A Hunter defence industry advisor has welcomed Australia's decision to scrap its $90 billion submarine deal with France in favour of an agreement with the UK and USA.
Prime Minister Scott Morrison, US President Joe Biden and UK Prime Minister Boris Johnson announced on Thursday morning, Australian time, that the three nations would form a partnership known as AUKUS which would deliver eight nuclear-powered attack class submarines to Australia.
The decision means Australia will pull out of a $90 billion contract with French company Naval Group to build 12 conventionally-powered attack class submarines.
Mr Morrison said the world was becoming more complex "especially here in our region, the Indo-Pacific" and the new partnership would seek to "engage, not to exclude".
Tim Owen, chair of Hunter Defence Task Force, said there remained an opportunity for the Hunter to provide an east coast "sustainment and maintenance port" for the new submarines.
"The Hunter had already made a case for this extension of support under the original contract with the French, because of our ship building heritage and the very significant manufacturing capability we have here in the Hunter," he said.

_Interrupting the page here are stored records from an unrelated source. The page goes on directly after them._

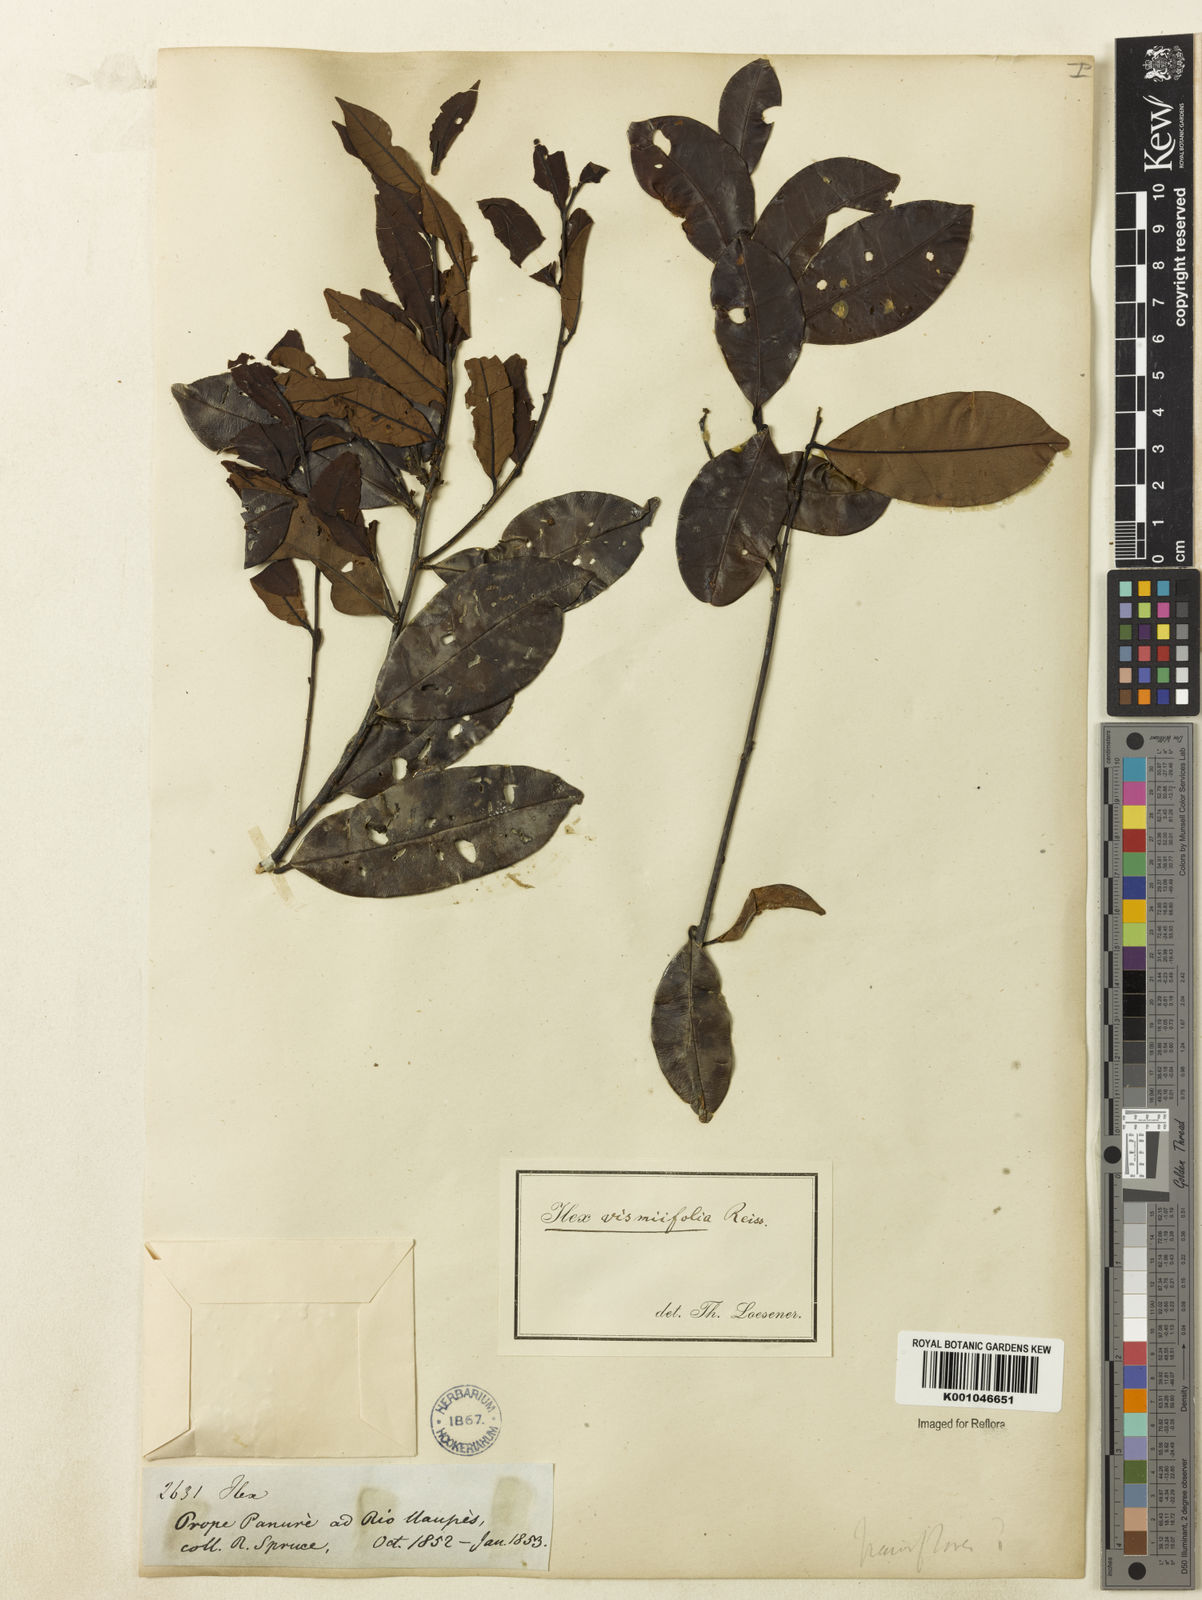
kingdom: Plantae
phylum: Tracheophyta
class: Magnoliopsida
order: Aquifoliales
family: Aquifoliaceae
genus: Ilex
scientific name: Ilex vismiifolia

Mr Owen said Thursday's announcement was a "positive development" for the capability of the Royal Australian Navy.
He said that under the original agreement, French-designed Barracuda nuclear boats were being modified to run on diesel power, which he believed meant "there was always going to be significant risks and costs".
"Depending on which submarine is chosen ... the reduction in risk is a significant boost to the confidence the [Royal Australian Navy] will have in the introduction into service of this capability, as they are already in service," he said.